When I have to put so much focus on not glancing over at Billie Joe just to see what shirt he would wear today or how tired he looked to know if he's been sleeping right lately. I guess if I really had to question it the answer is no. He wouldn't have been wrong to think so.

It's only been three weeks tops since we broke up. And I'm feeling crazy. My whole body was built with self pity and sympathy. My mind felt shattered with no hopes of mending itself in the near future.

I gave in today. To my desires of wanting to see how tired he looked today to determine if he was sleeping okay. Staring at him in my last class of the day: science. 

'Thanks for breaking my mind Billie Joe,' I thought to myself watching him scribble in his book. 'I wish I could be angry at you for it. But I even think the way the pieces of my conscious were sprawled out and scattered on the floor was sort of beautiful because it was you who did it,'

Mike beside him nudged his arm. Billie Joe cussed under his breath looking over at his friend. Before after a mumble of words both eyes fell to me.

'I'm so ashamed I still stare at you. Are you ashamed of me too that I do that?'

I flickered my eyes away fast. My body prickled with embarrassment from being caught as I sat there uncomfortable in my own skin. I just wanted to crawl out of it and be someone else.

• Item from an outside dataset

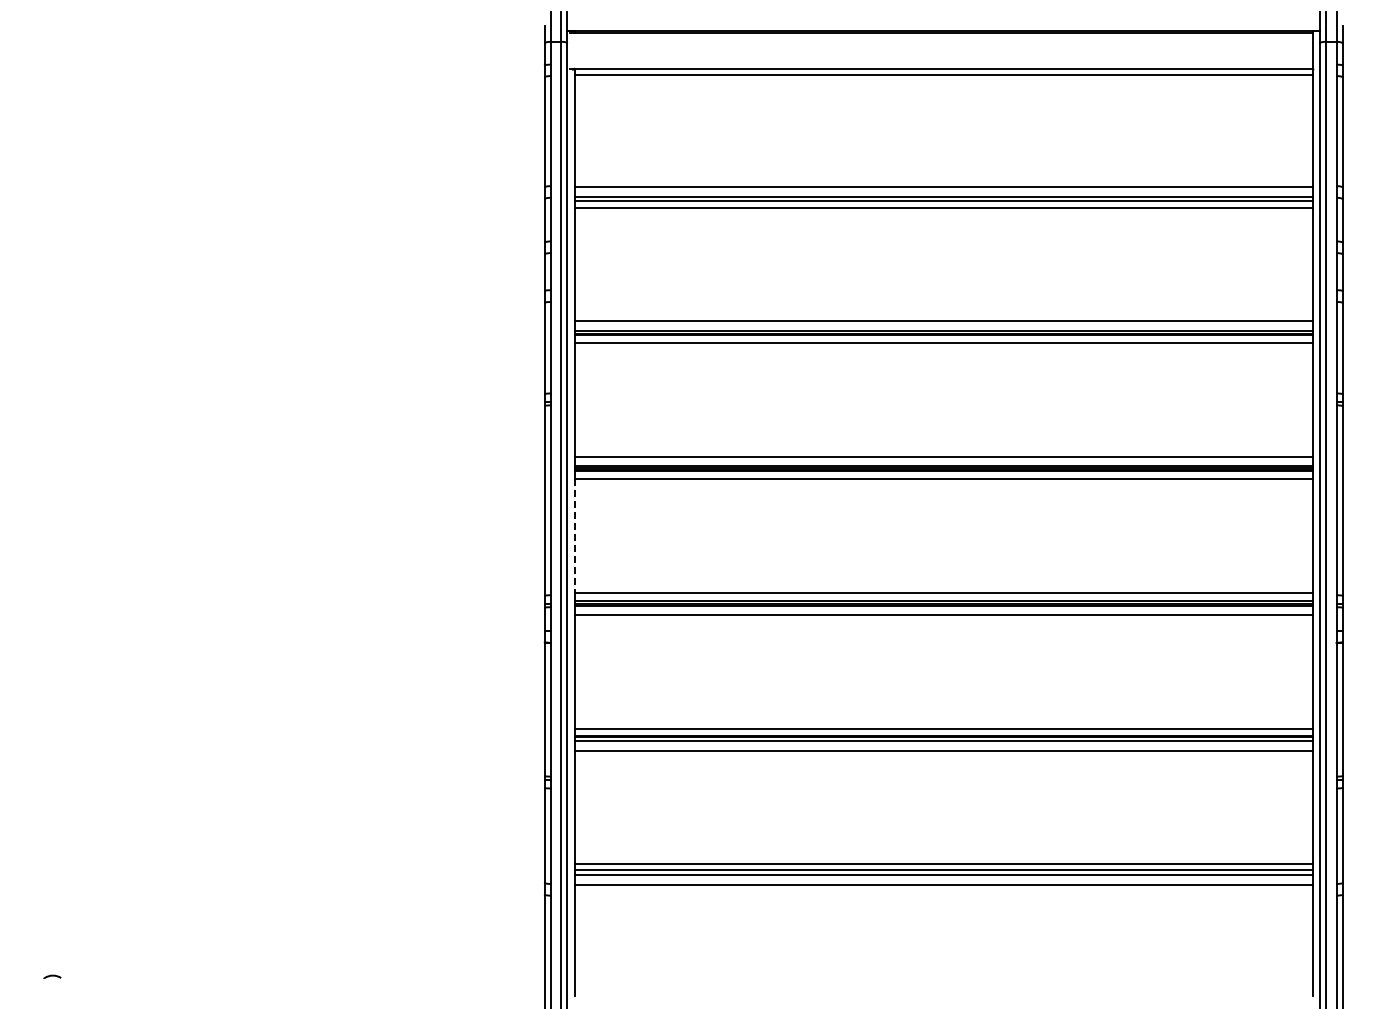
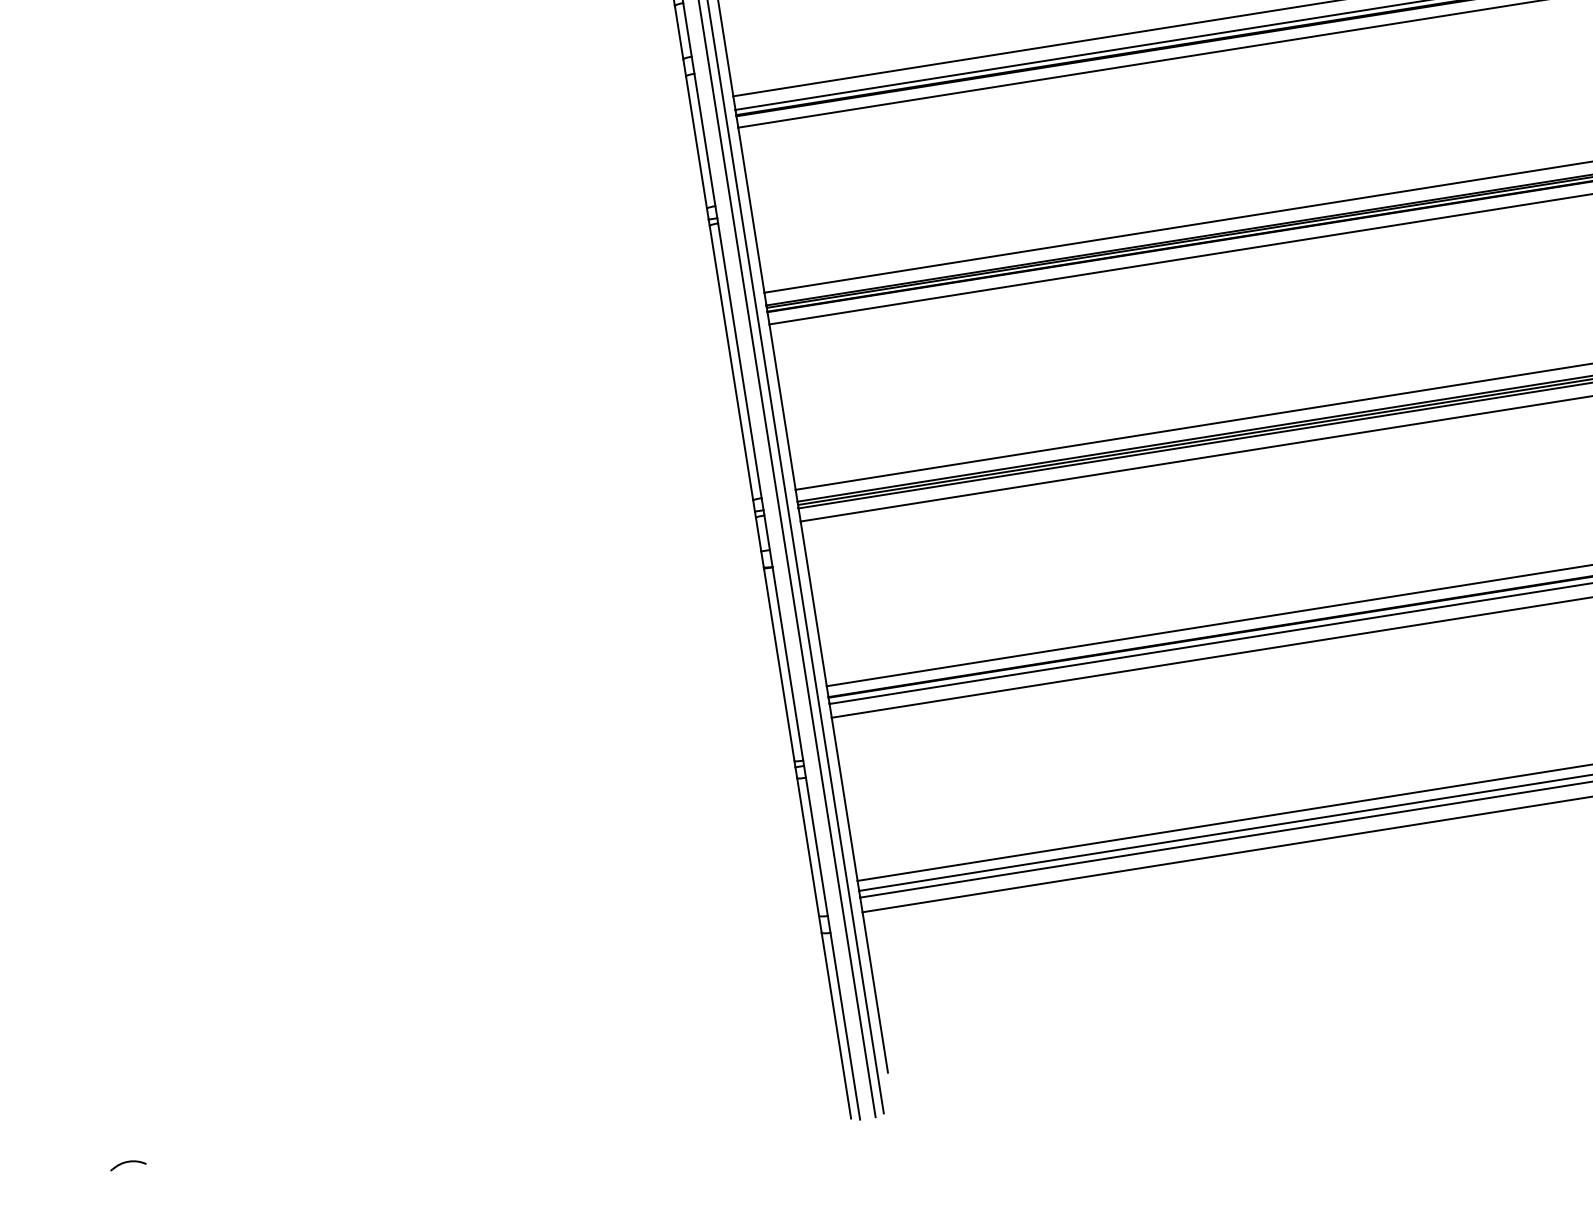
line: (574, 536) -> (782, 407), dashed -> solid
part: (52, 976) -> (128, 1164), size x1.43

Leaving it a few seconds, I glanced back up to check if they were still looking at me. 'Do I hope you're still staring at me the way I do you? Or if I find you looking am I gonna feel more shitty?'

He still was looking. Oh great. My body felt weak. Only furthermore feeling frail when he gave me a small soft smile. 'Please don't smile at me like that.' I thought silently to him. I couldn't smile back. Did he know that? I moved my eyes away focusing back on my work.

I didn't give in any more after that the whole lesson. Which was agony. That I couldn't allow myself to even admire him just from afar. 

When the class ended, I tried to scurry out as fast as I could. Praying I'd abandon my discomfort in the room. But it only loomed around me since his smile.

I walked quickly through the hallways, keeping my eyes to the floor so I couldn't look at anyone else. That ignorance of my awareness was my bad, I realised that when my body clashed with someone else's.

When it clashed with him. 

"Oh shit," I cussed. "I'm so sorry I-" I cut myself off looking at Billie Joe's eyes.

Focusing on his face was so much more than just looking at him. I wasn't just peering at him in the eyes. But also staring straight into the eyes of all my rejection and humility.

"Hi," He greeted awkwardly.

It hurt so bad. Fucking stung. But I couldn't let him know that. "Hi Billie Joe," I managed to squeak. 

Seconds of silence passed. Killing me. Until he spoke back up with his awkward voice. "How are you lately?"

'Fucking terrible. Like shit. I'm fucking lost without you. I'm a wreck and a mess and a whole heap of shame and indignity. But you don't look like you'd know that feeling. Not any of these feelings I feel,'. "I'm okay," I lied so plainly.